_DATA FOR THIS TASK_.

Content starts

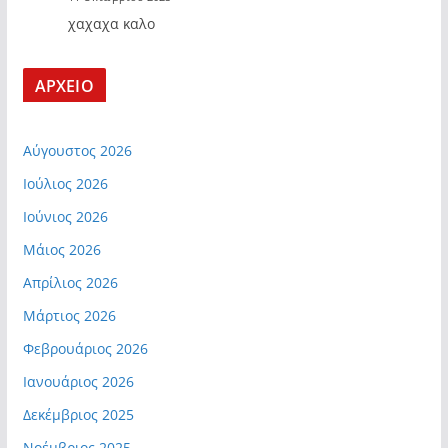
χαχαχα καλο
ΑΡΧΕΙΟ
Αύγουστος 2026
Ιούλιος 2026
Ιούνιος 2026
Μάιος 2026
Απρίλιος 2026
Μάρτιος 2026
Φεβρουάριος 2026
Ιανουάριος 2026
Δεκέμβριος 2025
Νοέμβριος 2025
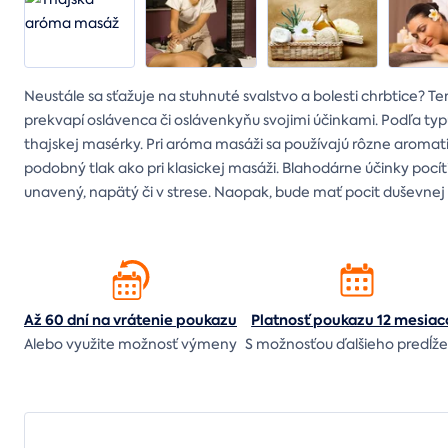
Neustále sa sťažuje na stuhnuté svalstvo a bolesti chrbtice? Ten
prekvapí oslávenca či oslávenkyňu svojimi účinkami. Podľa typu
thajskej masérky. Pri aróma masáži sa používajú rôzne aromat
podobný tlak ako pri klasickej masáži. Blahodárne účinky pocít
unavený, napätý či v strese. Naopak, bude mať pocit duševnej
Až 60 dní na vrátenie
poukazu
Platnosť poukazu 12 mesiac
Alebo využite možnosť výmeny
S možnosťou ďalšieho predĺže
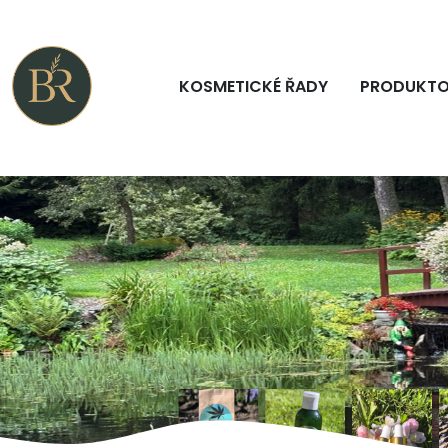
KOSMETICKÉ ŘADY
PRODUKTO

Content ends

_TASK TO CARRY OUT_.
Only the number is wanted: how many lines in the material above contain the string "masáži"?

_TASK RESPONSE_.
2